╭─ PROVIDED PASSAGE

Electoral Insight – Review of Electoral Systems
Electoral News in Brief
Wayne Brown
Elections Canada
Canada has experienced many electoral "firsts" in this century. Here are the major ones.
1915 The first postal ballot for military voters on active service was introduced.
1916 Manitoba became the first province to extend the franchise to women.
1917 Some 2 000 military nurses, the "Bluebirds", became the first Canadian women to obtain the right to vote at the federal level and use it at the 1917 federal election, as a result of the wartime Military Voters Act.
1920 The first federal Chief Electoral Officer was Colonel Oliver Mowat Biggar, following the creation of that position by Parliament.
1920 The first centralization of the financial and logistical operations of federal election administration occurred as a result of Parliament's overhaul of electoral law.
1920 Advance polling was first authorized, but only for commercial travellers, sailors and railwaymen.
1921 This was the first federal election open to voting by all Canadian women at least 21 years of age.
1921 The first woman elected to Canada's House of Commons was Agnes Macphail (Grey South East riding in Ontario), following the amendment of electoral law in 1919 to allow women to stand as candidates.

╰─
╭─ INFORMATION SUPPLIED

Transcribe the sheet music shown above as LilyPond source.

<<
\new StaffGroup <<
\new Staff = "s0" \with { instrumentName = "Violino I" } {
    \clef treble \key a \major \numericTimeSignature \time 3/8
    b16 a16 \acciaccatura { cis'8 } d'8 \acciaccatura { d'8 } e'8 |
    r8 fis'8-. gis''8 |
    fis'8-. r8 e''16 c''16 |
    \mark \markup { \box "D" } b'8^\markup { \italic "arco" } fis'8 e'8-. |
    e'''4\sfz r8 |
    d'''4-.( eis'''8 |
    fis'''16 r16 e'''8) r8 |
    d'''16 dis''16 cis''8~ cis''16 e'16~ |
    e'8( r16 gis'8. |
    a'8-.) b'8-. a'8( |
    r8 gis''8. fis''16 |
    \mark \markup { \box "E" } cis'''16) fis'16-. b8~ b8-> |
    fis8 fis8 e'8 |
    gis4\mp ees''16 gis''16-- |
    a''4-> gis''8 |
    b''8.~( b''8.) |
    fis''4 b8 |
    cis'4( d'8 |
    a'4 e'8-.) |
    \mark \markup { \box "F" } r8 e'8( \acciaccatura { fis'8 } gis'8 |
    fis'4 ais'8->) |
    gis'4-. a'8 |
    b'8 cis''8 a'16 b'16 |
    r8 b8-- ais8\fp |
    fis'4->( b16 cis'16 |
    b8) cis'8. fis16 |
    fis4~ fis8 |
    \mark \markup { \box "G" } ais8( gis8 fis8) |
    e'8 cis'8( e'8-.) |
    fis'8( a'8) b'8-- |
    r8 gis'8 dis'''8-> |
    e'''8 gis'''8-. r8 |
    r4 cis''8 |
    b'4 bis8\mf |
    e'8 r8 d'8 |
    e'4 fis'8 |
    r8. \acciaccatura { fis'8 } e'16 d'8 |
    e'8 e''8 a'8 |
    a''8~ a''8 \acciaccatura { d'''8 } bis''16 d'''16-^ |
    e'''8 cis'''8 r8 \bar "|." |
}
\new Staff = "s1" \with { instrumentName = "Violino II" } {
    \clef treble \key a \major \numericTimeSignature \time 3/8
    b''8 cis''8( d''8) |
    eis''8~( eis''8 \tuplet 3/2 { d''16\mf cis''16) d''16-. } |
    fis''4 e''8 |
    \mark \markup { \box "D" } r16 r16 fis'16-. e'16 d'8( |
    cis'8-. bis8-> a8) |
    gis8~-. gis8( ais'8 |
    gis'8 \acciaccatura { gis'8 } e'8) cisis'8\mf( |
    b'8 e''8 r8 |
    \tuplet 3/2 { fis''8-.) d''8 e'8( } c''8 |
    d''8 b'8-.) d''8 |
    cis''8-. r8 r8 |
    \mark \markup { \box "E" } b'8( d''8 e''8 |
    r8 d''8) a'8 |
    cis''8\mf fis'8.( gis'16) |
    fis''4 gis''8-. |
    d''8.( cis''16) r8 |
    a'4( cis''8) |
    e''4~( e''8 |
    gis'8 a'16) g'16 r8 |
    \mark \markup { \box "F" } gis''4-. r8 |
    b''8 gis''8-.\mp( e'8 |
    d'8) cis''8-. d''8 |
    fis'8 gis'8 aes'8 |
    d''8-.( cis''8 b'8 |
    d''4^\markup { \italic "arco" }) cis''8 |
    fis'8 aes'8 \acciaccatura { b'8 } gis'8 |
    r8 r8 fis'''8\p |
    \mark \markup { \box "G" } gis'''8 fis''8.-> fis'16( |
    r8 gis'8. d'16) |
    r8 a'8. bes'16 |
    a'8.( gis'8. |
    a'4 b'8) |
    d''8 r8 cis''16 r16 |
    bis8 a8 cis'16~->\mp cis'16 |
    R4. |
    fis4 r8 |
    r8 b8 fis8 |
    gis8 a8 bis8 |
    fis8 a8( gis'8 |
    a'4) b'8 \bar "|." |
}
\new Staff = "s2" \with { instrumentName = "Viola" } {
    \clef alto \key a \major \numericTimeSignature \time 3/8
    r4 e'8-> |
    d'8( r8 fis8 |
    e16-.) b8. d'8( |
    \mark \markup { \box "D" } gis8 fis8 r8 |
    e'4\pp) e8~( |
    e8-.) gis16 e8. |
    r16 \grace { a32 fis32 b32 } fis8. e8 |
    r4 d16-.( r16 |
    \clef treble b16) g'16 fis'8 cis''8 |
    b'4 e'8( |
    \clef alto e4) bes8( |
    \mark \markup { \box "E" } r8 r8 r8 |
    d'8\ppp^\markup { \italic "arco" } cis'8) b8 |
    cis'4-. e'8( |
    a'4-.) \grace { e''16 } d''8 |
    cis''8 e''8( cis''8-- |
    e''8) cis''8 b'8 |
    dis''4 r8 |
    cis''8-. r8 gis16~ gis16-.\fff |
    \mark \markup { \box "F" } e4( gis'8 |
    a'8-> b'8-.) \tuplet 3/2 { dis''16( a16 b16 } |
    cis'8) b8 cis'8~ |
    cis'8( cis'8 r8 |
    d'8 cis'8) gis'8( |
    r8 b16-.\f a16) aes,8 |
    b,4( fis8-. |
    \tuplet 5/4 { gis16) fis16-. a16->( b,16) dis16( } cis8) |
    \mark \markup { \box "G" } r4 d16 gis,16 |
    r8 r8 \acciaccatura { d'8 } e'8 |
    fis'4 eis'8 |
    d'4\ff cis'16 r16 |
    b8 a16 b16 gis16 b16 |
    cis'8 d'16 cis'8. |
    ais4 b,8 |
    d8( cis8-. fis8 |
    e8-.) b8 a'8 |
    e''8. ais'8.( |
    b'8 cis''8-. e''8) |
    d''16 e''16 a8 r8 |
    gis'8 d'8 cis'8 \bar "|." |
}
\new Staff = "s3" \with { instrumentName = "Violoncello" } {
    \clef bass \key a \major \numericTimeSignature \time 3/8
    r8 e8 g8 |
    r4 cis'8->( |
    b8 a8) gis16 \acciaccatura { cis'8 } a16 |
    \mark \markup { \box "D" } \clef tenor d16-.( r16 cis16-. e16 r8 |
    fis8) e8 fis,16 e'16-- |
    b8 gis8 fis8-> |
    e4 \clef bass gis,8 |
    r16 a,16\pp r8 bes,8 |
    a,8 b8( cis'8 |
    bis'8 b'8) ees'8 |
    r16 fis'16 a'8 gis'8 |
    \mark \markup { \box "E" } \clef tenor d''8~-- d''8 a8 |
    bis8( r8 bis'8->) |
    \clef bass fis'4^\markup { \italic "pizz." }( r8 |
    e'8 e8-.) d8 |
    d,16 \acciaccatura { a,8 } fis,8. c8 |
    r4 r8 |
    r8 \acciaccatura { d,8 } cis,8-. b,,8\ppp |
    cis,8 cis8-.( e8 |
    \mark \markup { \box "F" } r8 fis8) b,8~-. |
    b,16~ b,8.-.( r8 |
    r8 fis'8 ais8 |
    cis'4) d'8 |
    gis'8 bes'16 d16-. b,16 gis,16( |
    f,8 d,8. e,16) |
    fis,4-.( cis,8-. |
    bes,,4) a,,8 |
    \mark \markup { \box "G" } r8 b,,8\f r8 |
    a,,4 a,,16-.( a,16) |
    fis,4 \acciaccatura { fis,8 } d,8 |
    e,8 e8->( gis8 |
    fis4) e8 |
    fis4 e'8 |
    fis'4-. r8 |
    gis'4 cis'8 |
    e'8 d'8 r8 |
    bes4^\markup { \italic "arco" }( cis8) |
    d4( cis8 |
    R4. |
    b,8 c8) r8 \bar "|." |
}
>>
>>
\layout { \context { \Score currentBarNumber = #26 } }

╰─

▸ **WHAT TO DO**:
1. Transcribe everything in the passage on Canada's electoral firsts from "1916 Manitoba became" down to "Military Voters Act.".
2. Pick up the piece on Canada's electoral firsts after its last entry and write the next part.

▸ **ANSWERS FOR THE TASKS**:
1.
1916 Manitoba became the first province to extend the franchise to women.
1917 Some 2 000 military nurses, the "Bluebirds", became the first Canadian women to obtain the right to vote at the federal level and use it at the 1917 federal election, as a result of the wartime Military Voters Act.

2.
1929 The stipulation that federal polling day would be on a Monday was first enacted. (If the Monday is a federal or provincial holiday, voting day shifts to Tuesday.)
1934 The first permanent register of electors of Canada was established, and then abandoned in 1938.
1960 Legislation extending the vote to all adult Aboriginal people in Canada was passed by Parliament.
1964 The task of determining the boundaries of electoral districts was first placed in the hands of independent boundaries commissions.
1968 The first Aboriginal person elected to Canada's House of Commons was Len Marchand, representing the British Columbia constituency of Cariboo.
1970 Parliament passed legislation requiring federal political parties to register with the Chief Electoral Officer.
1972 Candidates' political party affiliations appeared on the ballot for the first time in a federal general election.
1972 The first federal general election at which Canadians aged 18 to 20 could vote was in 1972, after the minimum voting age was lowered from 21 in 1970.
1974 The Election Expenses Act imposed ceilings on election spending by parties and candidates and required them to report their income, its sources (including the identity of those who contributed more than $100) and expenses to the Chief Electoral Officer.
1982 The right of Canadians to vote and to be a candidate was enshrined in the new Canadian Charter of Rights and Freedoms.
1988 Cardboard ballot boxes first replaced the traditional metal ones at the federal election polls in Ontario and Quebec.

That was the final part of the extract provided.